I have a 2000 Nissan Altima 5 speed Manual Transmission. My owner's manual says use api gl4 80w-90 gear oil. Can I use gl5 instead? Is that safe? I'm reading conflicting posts about in online. Thanks.


----------



## smj999smj (Jan 1, 2006)

You can only use GL5 if it states that it is "safe for yellow metals." If it doesn't say that, don't use it. There are several options for GL4 gear oil. Sta-Lube (made by CRC) has 85W90 GL4 gear oil in one gallon jugs; you can get it on Amazon if you can't find it at your local auto parts store. It's expensive, but Red Line and Amsoil make synthetic GL4 75W90 gear oil that is sold in quarts and gallon containers (see links below). The problem with most GL5 gear oils is that they contain sulfur, which can damage the brass synchronizers inside the transmission. 

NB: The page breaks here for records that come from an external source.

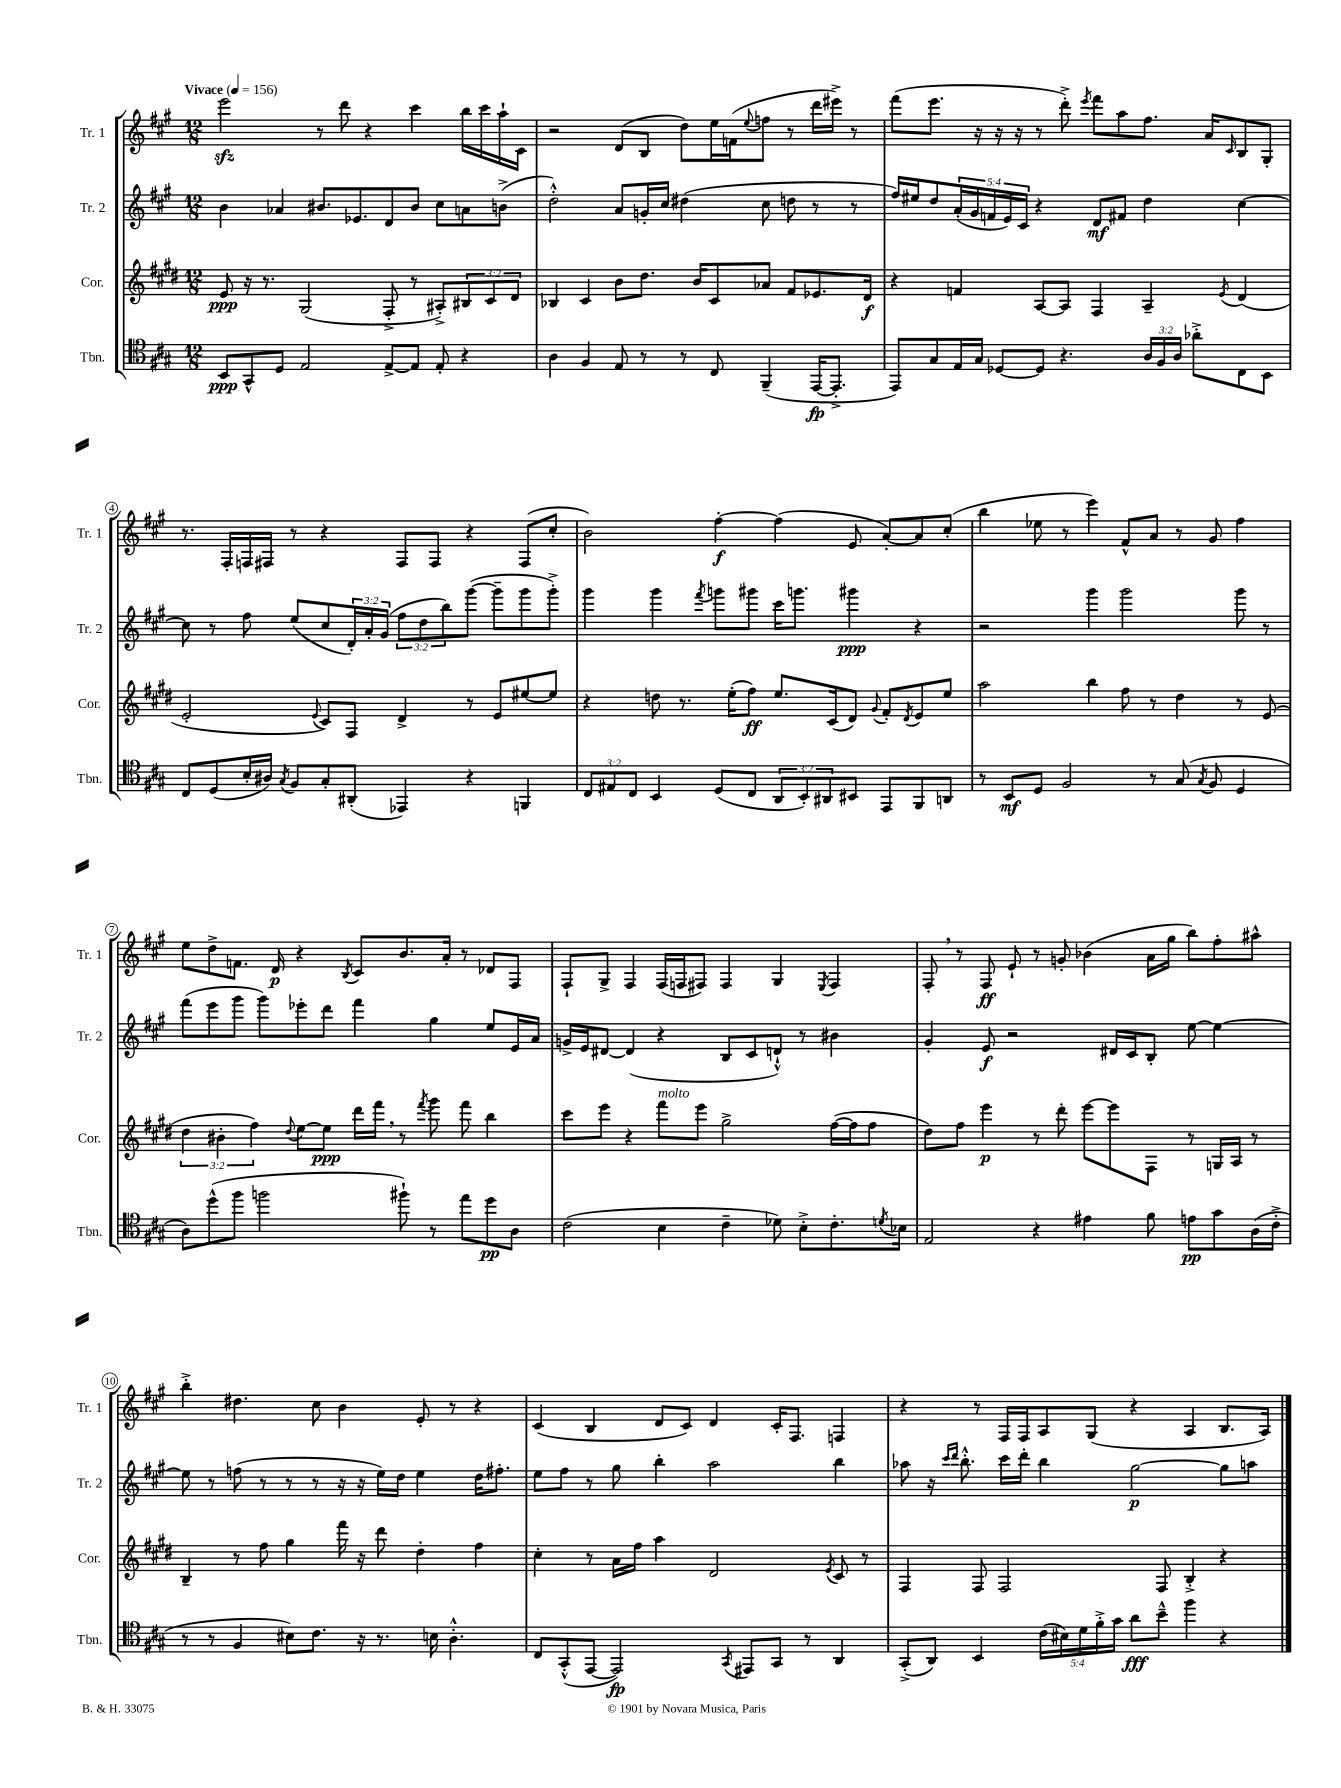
<<
\new StaffGroup <<
\new Staff = "s0" \with { instrumentName = "Tr. 1" shortInstrumentName = "Tr. 1" } {
    \clef treble \key a \major \numericTimeSignature \time 12/8 \tempo "Vivace" 4 = 156
    e'''2\sfz r8 d'''8 r4 cis'''4 b''16 cis'''16 a''16-! cis'16 |
    r2 d'8( b8 d''8) e''16 f'16( \appoggiatura { e''8 } f''8 r8 d'''16 eis'''16->) r8 |
    fis'''8( e'''8. r16 r16 r16 r8 d'''8-.->) \acciaccatura { e'''8 } fis'''8 a''8 fis''8. a'16 \grace { cis'16 } b8 gis8-. |
    r8. fis16-. f16 fis16 r8 r4 fis8 fis8 r4 fis8( cis''8-. |
    b'2) fis''4~-.\f fis''4( e'8 a'8~-.) a'8 cis''8-.( |
    b''4 ees''8 r8 e'''4) fis'8-^ a'8 r8 gis'8 fis''4 |
    e''8 d''8-> f'8. d'16\p r4 \acciaccatura { b8 } cis'8 b'8. a'16-. r8 des'8 fis8 |
    fis8-! gis8-> fis4 fis16( f16 fis8) fis4 gis4 \acciaccatura { e8 } fis4 |
    fis8-. \breathe r8 fis8\ff e'8-! r8 g'8-. bes'4( a'16 gis''16 b''8) fis''8-. ais''8-^ |
    b''4-.-> dis''4. cis''8 b'4 e'8-. r8 r4 |
    cis'4( b4 d'8 cis'8) d'4 cis'16-. fis8. f4 |
    r4 r8 fis16 fis16 a8 gis8( r4 a4 b8. a16) \bar "|." |
}
\new Staff = "s1" \with { instrumentName = "Tr. 2" shortInstrumentName = "Tr. 2" } {
    \clef treble \key a \major \numericTimeSignature \time 12/8 \override Staff.TupletNumber.text = #tuplet-number::calc-fraction-text
    b'4 aes'4 bis'8. ees'8. d'8 bis'8 cis''8 a'8 b'8->( |
    d''2-.-^) a'8 g'16-. cis''16 dis''4( cis''8 d''8 r8 r8 |
    fis''16) eis''16 d''8 \tuplet 5/4 { a'16-.( gis'16 f'16 e'16) cis'16 } r4 d'8\mf fis'8 d''4 cis''4~ |
    cis''8 r8 fis''8 e''8( cis''8 \tuplet 3/2 { d'16-.) a'16-. gis'16( } \tuplet 3/2 { fis''8 d''8 b''8) } gis'''8~( gis'''8-- gis'''8 gis'''8-.->) |
    gis'''4 gis'''4 \acciaccatura { fis'''8 } g'''8 gis'''8 cis'''16 g'''8. gis'''4\ppp r4 |
    r2 gis'''4 gis'''2 gis'''8 r8 |
    fis'''8( e'''8 gis'''8 gis'''8) ees'''8-. d'''8 fis'''4 gis''4 e''8 e'16 a'16 |
    g'16-> e'16 dis'8~ dis'4( r4 b8 cis'8 d'8-!-^) r8 bis'4 |
    gis'4-. e'8\f r2 dis'16 cis'16 b8-. e''8~ e''4~ |
    e''8 r8 f''8( r8 r8 r8 r16 r16 e''16) d''16 e''4 d''16 fis''8.-. |
    e''8 fis''8 r8 gis''8 b''4-. a''2 b''4 |
    aes''8 r16 \grace { cis'''16 d'''16 } b''8.-.-^ cis'''16 d'''16-. b''4 gis''2~\p gis''8 a''8 \bar "|." |
}
\new Staff = "s2" \with { instrumentName = "Cor." shortInstrumentName = "Cor." } {
    \clef treble \key e \major \numericTimeSignature \time 12/8 \override Staff.TupletNumber.text = #tuplet-number::calc-fraction-text
    e'8\ppp r16 r8. gis2( fis8-.-> r8 ais8-.->) \tuplet 3/2 { bis8 cis'8 dis'8 } |
    bes4 cis'4 b'8 dis''8. b'16 cis'8 aes'8 fis'8 ees'8. dis'16\f |
    r4 f'4 a8~ a8 fis4 a4-- \acciaccatura { e'8 } dis'4( |
    e'2-. \appoggiatura { e'8 } cis'8) fis8 dis'4-> r8 e'8 eis''8~ eis''8 |
    r4 d''8 r8. e''16-.( fis''8\ff) e''8. cis'16( dis'8) \appoggiatura { gis'8 } fis'8-. \acciaccatura { dis'8 } e'8 e''8 |
    a''2 b''4 fis''8 r8 dis''4 r8 e'8( |
    \tuplet 3/2 { dis''4 bis'4-. fis''4) } \appoggiatura { dis''8 } e''8~ e''8\ppp dis'''16 fis'''16 \breathe r8 \acciaccatura { fis'''8 } gis'''8 fis'''8 b''4 |
    cis'''8 e'''8 r4 fis'''8^\markup { \italic "molto" } e'''8 gis''2-> fis''16~( fis''16 fis''8 |
    dis''8) fis''8 e'''4\p r8 dis'''8-. e'''8~ e'''8 fis8 r8 g16 a16 r8 |
    b4-- r8 fis''8 gis''4 fis'''16 r16 dis'''8 dis''4-. fis''4 |
    cis''4-. r8 a'16 fis''16 a''4 dis'2 \acciaccatura { e'8 } cis'8 r8 |
    fis4 fis8 fis2 fis8 b4-.-> r4 \bar "|." |
}
\new Staff = "s3" \with { instrumentName = "Tbn." shortInstrumentName = "Tbn." } {
    \clef tenor \key a \major \numericTimeSignature \time 12/8 \override Staff.TupletNumber.text = #tuplet-number::calc-fraction-text
    b,8\ppp gis,8-^ d8 e2 e8~-> e8 e8-. r4 |
    a4 fis4 e8 r8 r8 cis8 fis,4--( e,16~\fp e,8.-.-> |
    e,8) gis8 e16 gis16 des8~ des8 r4. \tuplet 3/2 { a16 fis16 a16 } aes'8-.-> cis8 b,8 |
    cis8 d8( b16-. ais16) \acciaccatura { gis8 } fis8 gis8-. ais,8-.( ees,4) r4 f,4 |
    \tuplet 3/2 { cis8 eis8 cis8 } b,4 d8( cis8 \tuplet 3/2 { a,8 b,8-.) ais,8 } bis,8 e,8 fis,8 a,8 |
    r8 b,8\mf d8 fis2 r8 gis8( \acciaccatura { gis8 } fis8 d4 |
    a8) d''8-^( fis''8 f''2 fis''8-!) r8 e''8 d''8\pp a8 |
    cis'2( b4 cis'4-- des'8) b8-.-> cis'8.-. \acciaccatura { d'8 } bes16 |
    e2 r4 eis'4 fis'8 e'8\pp gis'8 a16( cis'16-.-> |
    r8 r8 fis4 bis8) cis'8. r16 r8. b16 a4.-.-^ |
    cis8 gis,8-.-^( e,8~ e,2\fp) \acciaccatura { gis,8 } eis,8 gis,8 r8 a,4 |
    gis,8-.->( a,8) b,4 \tuplet 5/4 { cis'16( bis16) d'16 fis'16-.-> gis'16 } a'8\fff b'8---^ fis''4 r4 \bar "|." |
}
>>
>>
\layout { \context { \Score \override BarNumber.stencil = #(make-stencil-circler 0.1 0.3 ly:text-interface::print) } }
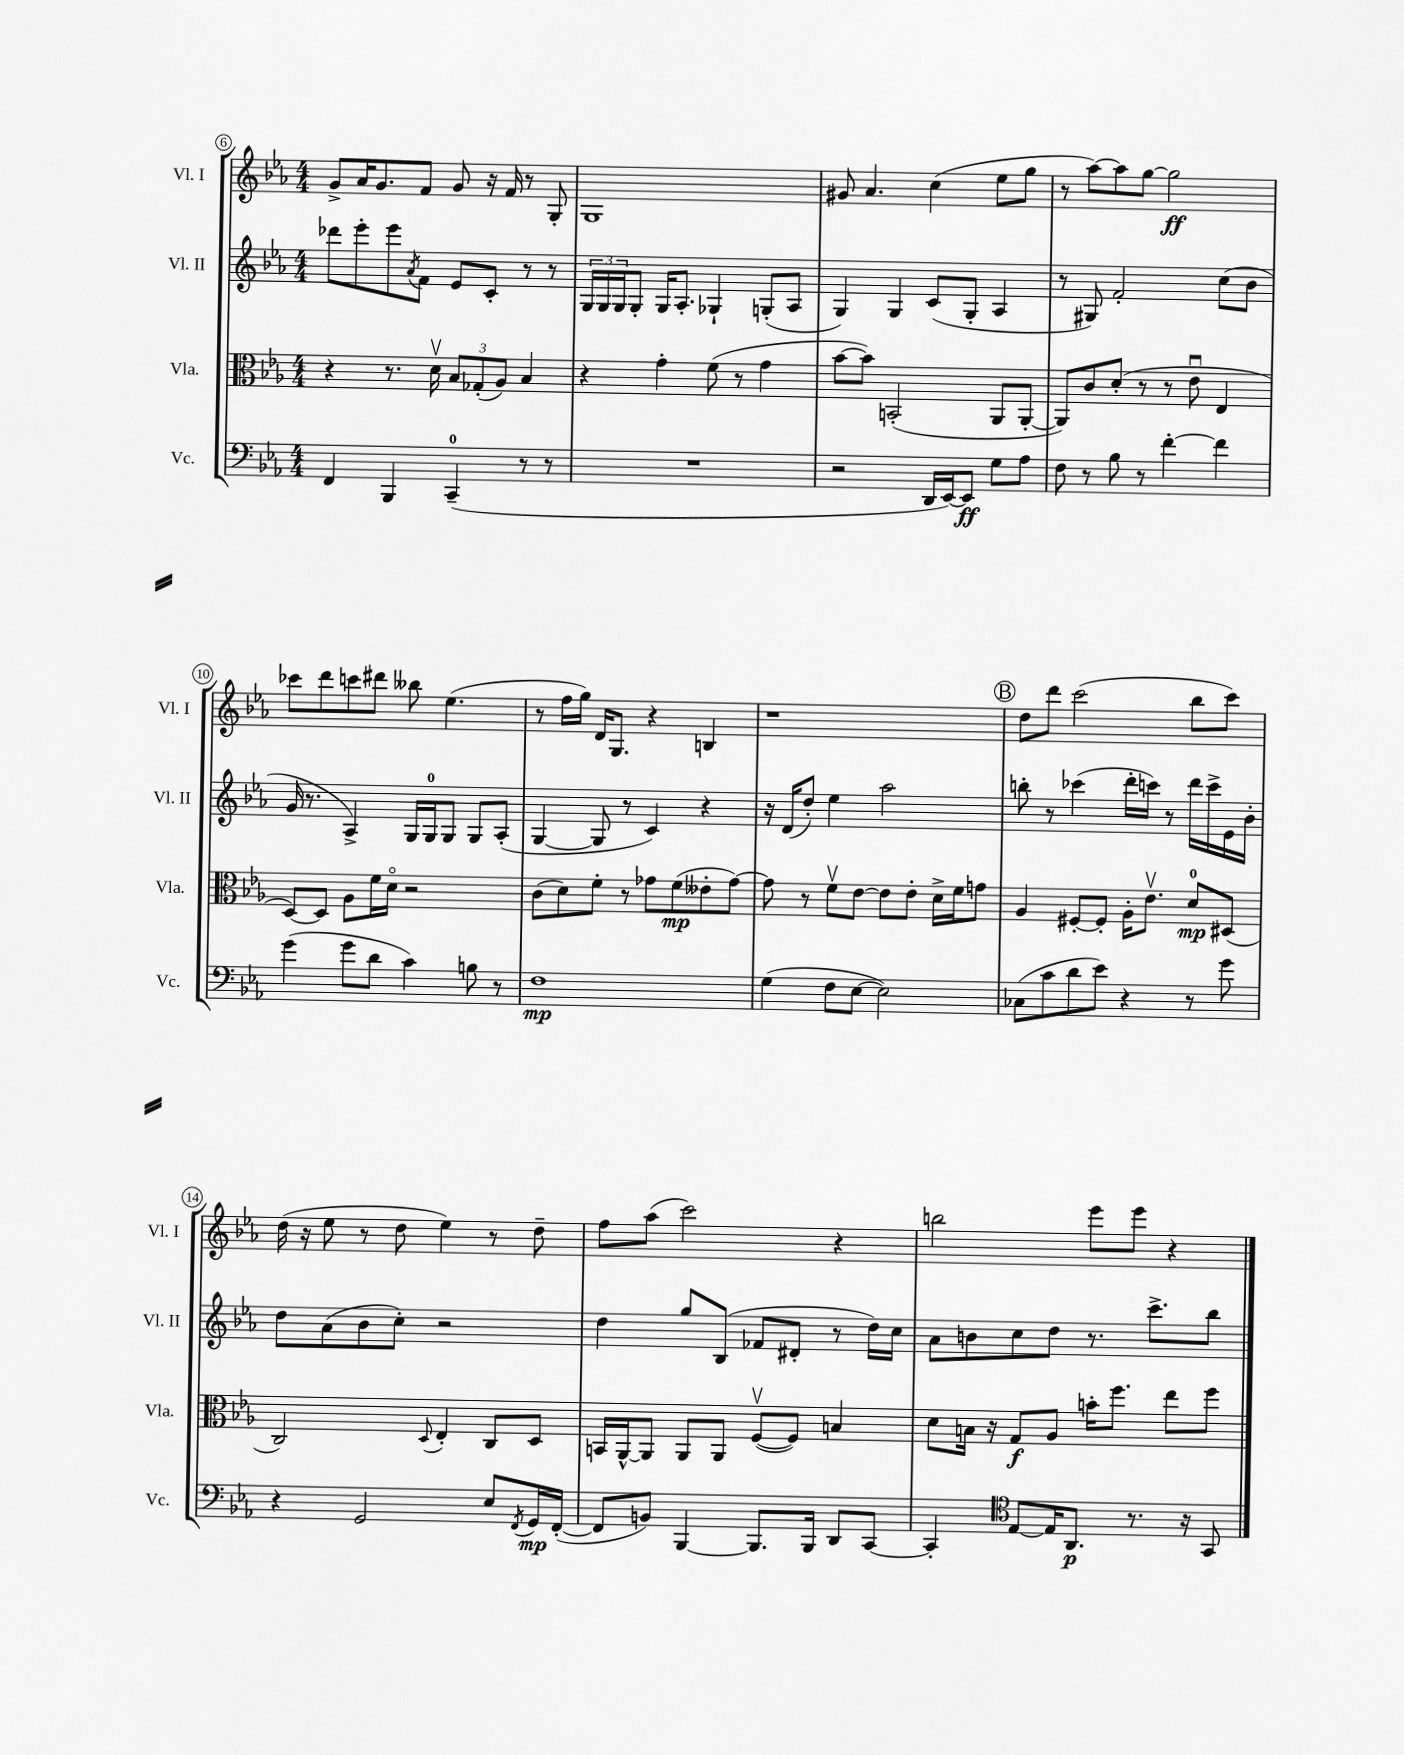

https://www.redlineoil.com/product.aspx?pid=46

AMSOIL Manual Transmission & Transaxle Gear Lube 75W-90


----------



## smj999smj (Jan 1, 2006)

You can only use GL5 if it states that it is "safe for yellow metals." If it doesn't say that, don't use it. There are several options for GL4 gear oil. Sta-Lube (made by CRC) has 85W90 GL4 gear oil in one gallon jugs; you can get it on Amazon if you can't find it at your local auto parts store. It's expensive, but Red Line and Amsoil make synthetic GL4 75W90 gear oil that is sold in quarts and gallon containers (see links below). The problem with most GL5 gear oils is that they contain sulfur, which can damage the brass synchronizers inside the transmission. 





https://www.redlineoil.com/product.aspx?pid=46

AMSOIL Manual Transmission & Transaxle Gear Lube 75W-90


----------



## Scarecrow1 (Sep 3, 2016)

Thanks for your expert advice! I bought Brad Penn 023-7729 80W-90 GL4 Gear Lube - 1 Quart, (Case of 12) on Amazon 
(https://www.amazon.com/gp/product/B009I9CAJS/ref=oh_aui_detailpage_o00_s00?ie=UTF8&psc=1). It was $65 for a case of 12 quarts.

Follow-Up Question: 
What is your opinion of adding Bardahl 3119 Gear Oil Additive Plus Stop Leak (https://www.amazon.com/Bardahl-3119...3_4?ie=UTF8&psc=1&refRID=DMG73QPDMEN7NG84HVYN) to try to seal a very, very small manual transmission leak? 

I was also considering ATP AT-205 Re-Seal (https://www.amazon.com/gp/product/B000NVW1LM/ref=oh_aui_detailpage_o01_s00?ie=UTF8&psc=1), but then I read some scary reviews by some people who wrote that it made their leaks much worse.

Thanks for your help!

(The car is old but runs well, and I'm just trying to keep it alive for about another year before I donate it to a charity.)


----------